Required work →
a) Decide whether each statement agrees with the higher education essay, and answer yes or no for each, quoting the words of the essay that settle it. (i) In the US, children of highly educated parents are 5.4 times as likely to attend college as children of lowly educated parents. (ii) The essay treats Germany as one of the Nordic countries. (iii) The essay's author believes free tuition is the main reason Nordic college attendance is more egalitarian.
b) According to the higher education essay, what has Denmark gotten its college attendance disparity down to?
c) Reproduce word for word the part of the higher education essay that opens with the words containing "The tendency to" and closes with "write up below.".

Document segment →
+===+
Higher Education, the Nordics, and the Matthew Effect

Giulia Pines has a piece at Jacobin in which she cautions people not to celebrate too much about Germany’s free college tuition because, among other things, they put kids on educational tracks early in life. This, she suggests, has the effect of baking in class distinctions because working class kids presumably get put on vocational tracks while upper class kids presumably get put on the university tracks. Pines finishes the piece thusly:

In seeking solutions to the ever-widening educational divide here in the United States, it can of course be tempting — and instructive — to look at countries that have been doing it better for years. But we must not shy away from questioning what “better” really means.

The tendency to look to Northern Europe and Scandinavia’s egalitarian shores should be tempered with a healthy level of skepticism: the European model often does not live up to its own hype. Free higher education should be the aim in the United States. But it can’t be constructed on a class-riven foundation.

This piece caused me to have many thoughts, which I’ve decided to write up below.

First, literally the entire rest of the article is about Germany, but then the conclusion is about Nordic countries. Germany is not a Nordic country. Its institutions are not Nordic institutions. They are very different, both in higher education and more generally. There is not a “European model” that can be described with much specificity. At the very least, abstractions of this sort should distinguish between so-called corporatist/conservative countries like Germany and social democratic countries like the Nordics (see Esping-Andersen).

Second, it’s truly rich to call even Germany’s higher education institutions (let alone the Nordics’) “class-riven” in a comparison to the US. Using the latest OECD data (A6), I derived how much more likely a child of a highly educated parent is to attend college than a child of a lowly educated parent:

Germany, with its corporatist tracking system, does the worst of the non-US countries in this particular bunch. There, children of highly educated parents (which is also a proxy for income) are about 4x more likely to attend college than children of lowly educated parents. But in the US, that figure is 5.4x, which is to say 35% higher. The Nordics, by comparison, are doing damn well for themselves. Denmark’s somehow gotten the disparity down to 2.1x, Sweden to 2.7x, Finland to 3.4x, and Norway to 3.4x. I am for criticizing anything and everything, but let’s also keep a level head about whose winning and whose losing in the equal opportunity realm. The Nordics are winning. We are losing. And it’s not even close.

Third, when we are talking about social mobility and making sure poor and working class kids are more represented in colleges, it’s likely misguided to look at schooling and school financing institutions first and foremost. The four Nordics all have free tuition, but I don’t think that’s the main reason why their college attendance figures are so much more egalitarian. It probably plays some part, but the fact that they don’t crush their lower class children under the weight of poverty and economic insecurity for a couple of decades in their formative years probably plays an even bigger part. Perhaps these disparities are overdetermined, but at the very least, we can say that you are going to fail to achieve Denmark-level equal opportunity without overhauling our overall social system first.

Finally, the title of Pines’ piece — “Free and Unequal” — caused me to hope for a minute that she’d get at something she never did get at. As indicated in the chart above, even the best countries have pretty significant class-based disparities in who does and doesn’t attend college. To the extent that you significantly shrink the income differences that sometimes result from whether you do or don’t go to college (as the Nordics do), I don’t find this that troubling. Nonetheless, it is the case that free higher education, anywhere and everywhere, provides significantly more money to the upper classes than to the lower classes.
+===+
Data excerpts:
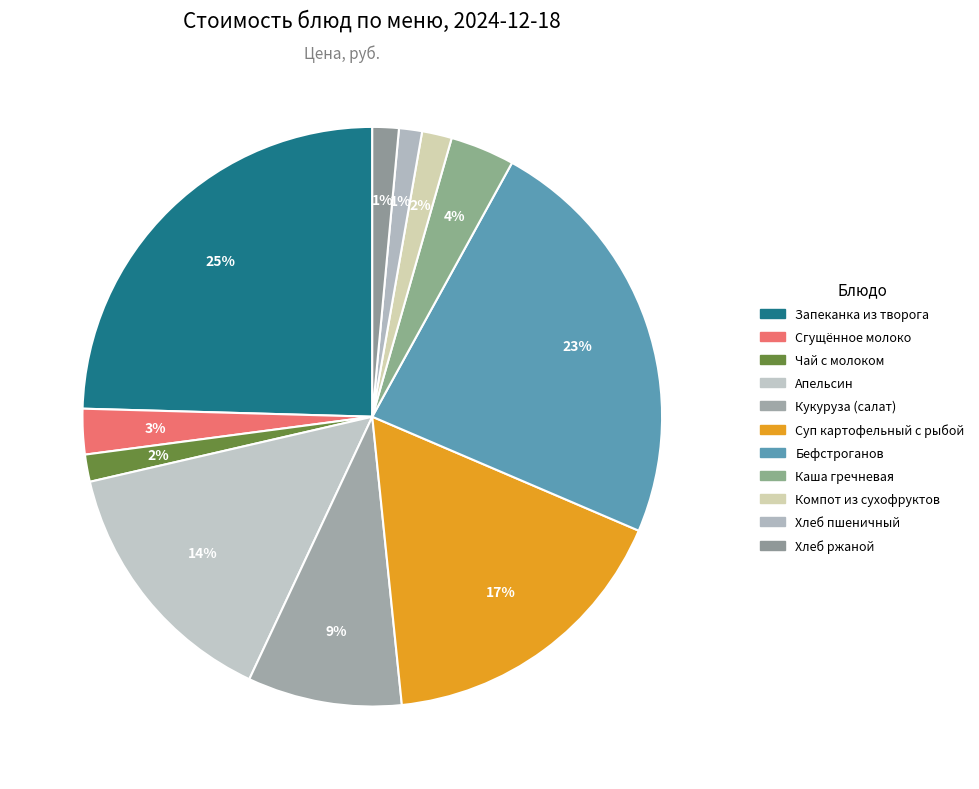

To the nearest percent, what percentage of the pie is Запеканка из творога?

25%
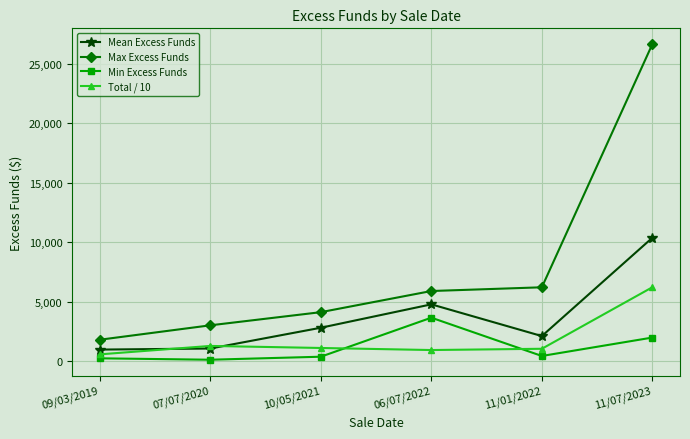

At which category does the chart reach its peak across all series?

11/07/2023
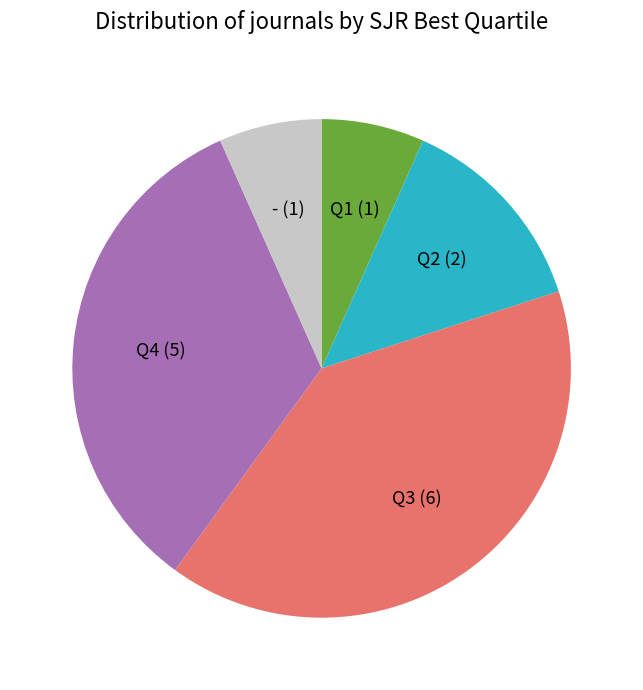

Is there any slice that represents more than half of the pie?

No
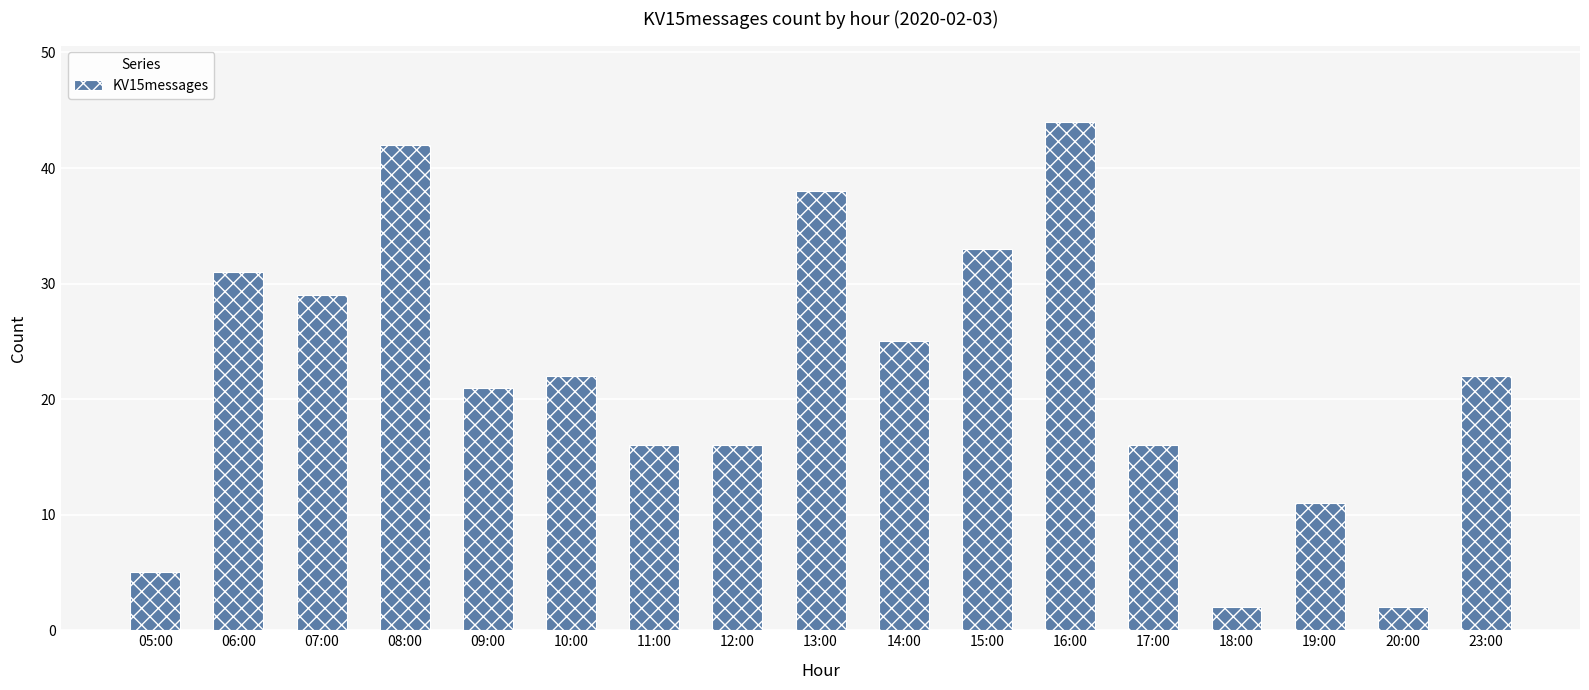

Reading right to left, extract all data points from this chart.

23:00=22	20:00=2	19:00=11	18:00=2	17:00=16	16:00=44	15:00=33	14:00=25	13:00=38	12:00=16	11:00=16	10:00=22	09:00=21	08:00=42	07:00=29	06:00=31	05:00=5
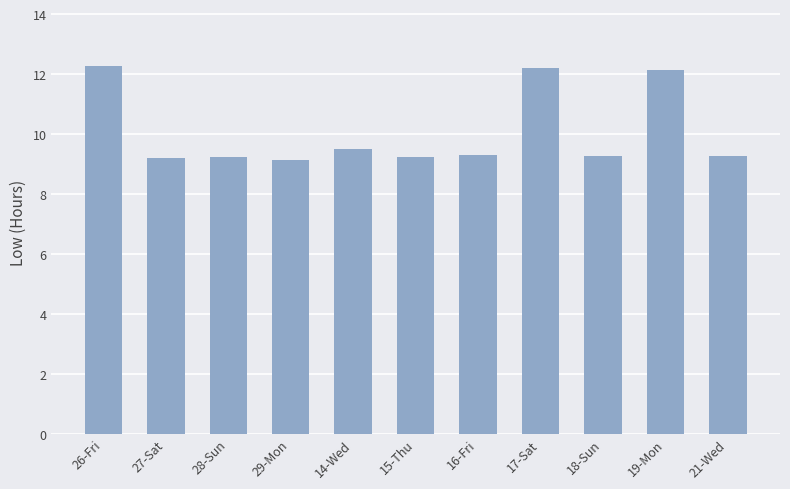

What is the minimum value shown in the chart?

9.1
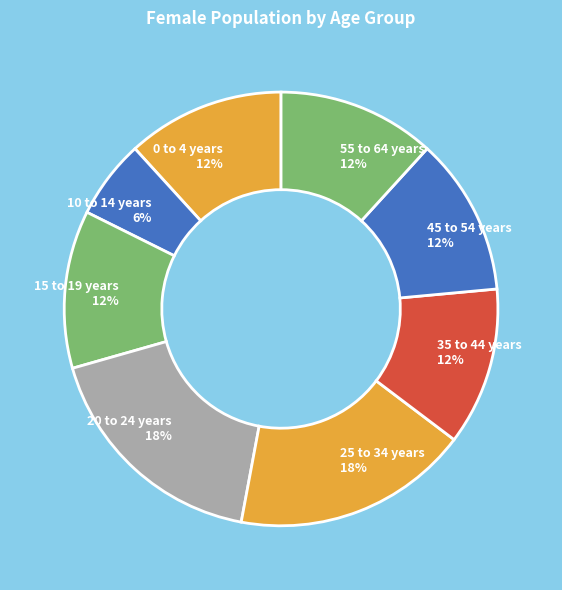

Do 35 to 44 years 12% and 15 to 19 years 12% together represent more than half of the pie?

No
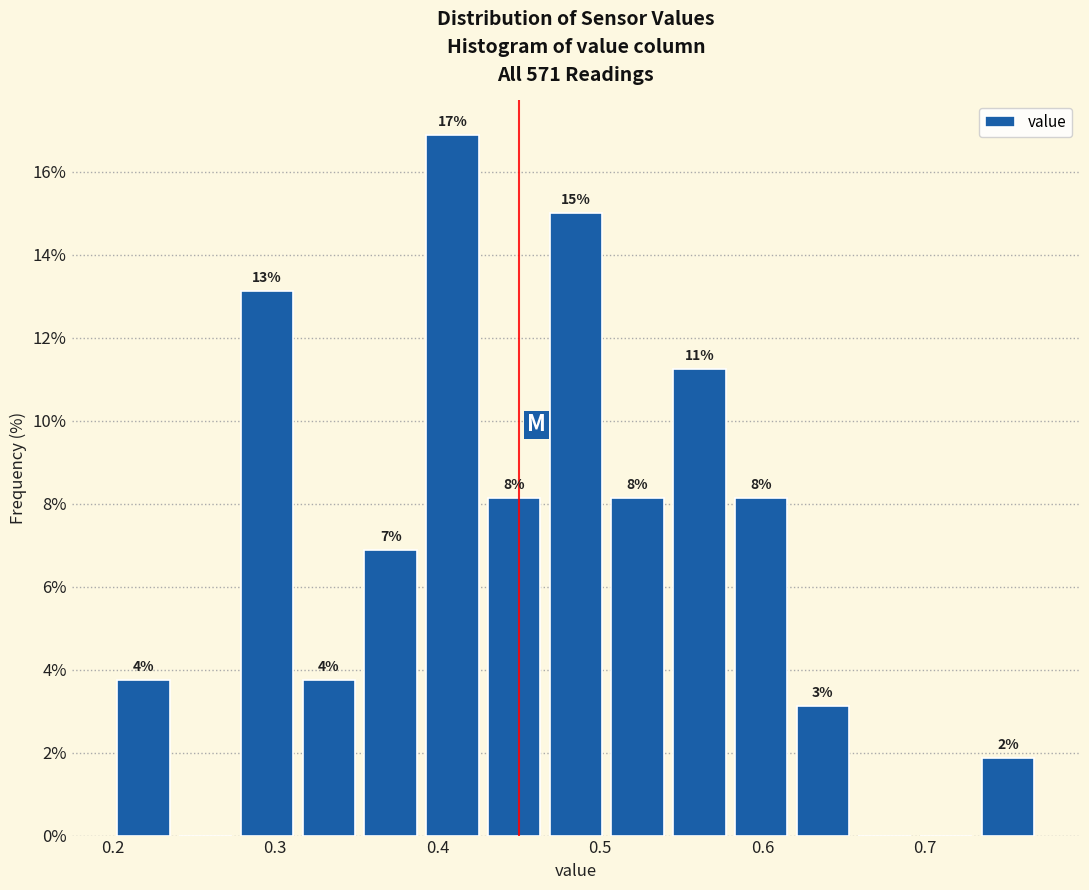

Read against the x-axis, roughly where is the centre of the tallest bar?

0.41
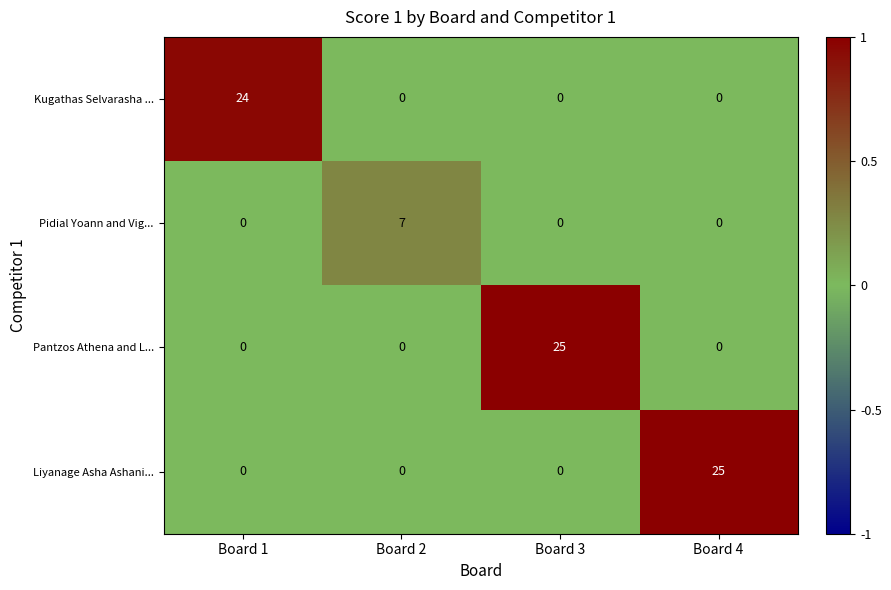

How many distinct data groups are displayed?

4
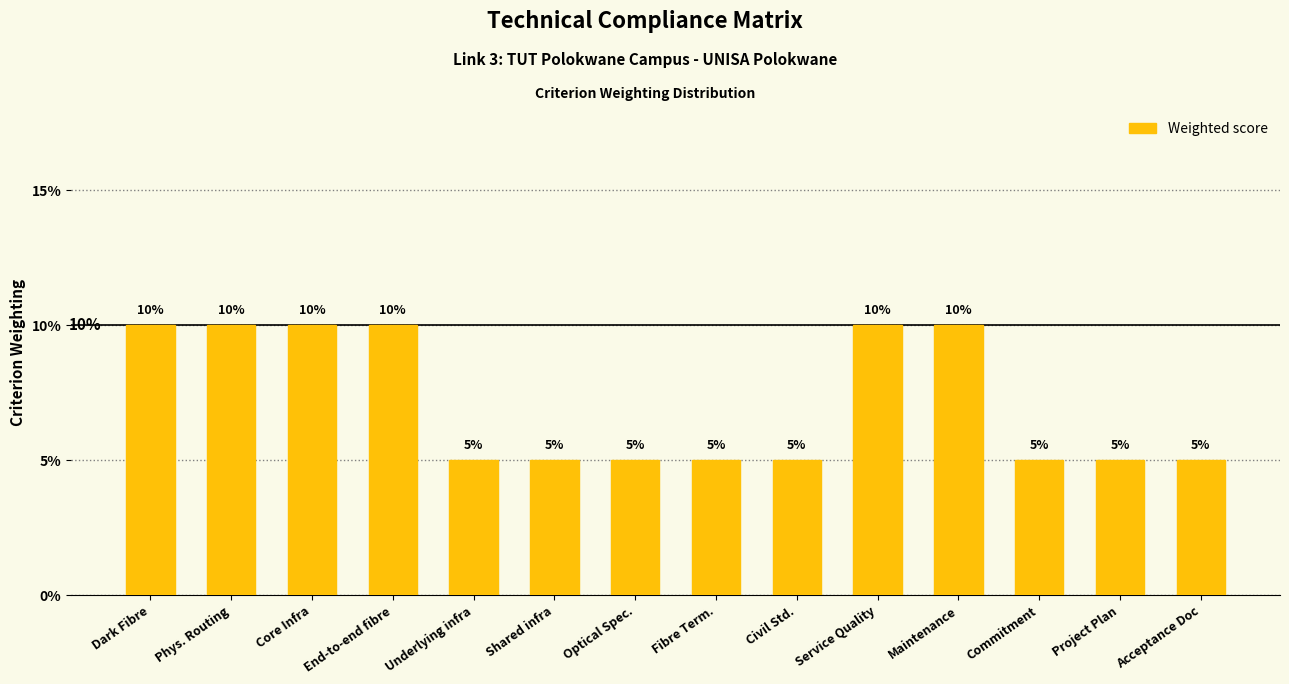

Does the chart contain any negative values?

No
+===+
Answers given →
a)
(i) Yes: "But in the US, that figure is 5.4x, which is to say 35% higher."
(ii) No: "Germany is not a Nordic country."
(iii) No: "The four Nordics all have free tuition, but I don’t think that’s the main reason why their college attendance figures are so much more egalitarian."

b) Denmark has gotten the disparity down to 2.1x.

c)
The tendency to look to Northern Europe and Scandinavia’s egalitarian shores should be tempered with a healthy level of skepticism: the European model often does not live up to its own hype. Free higher education should be the aim in the United States. But it can’t be constructed on a class-riven foundation.

This piece caused me to have many thoughts, which I’ve decided to write up below.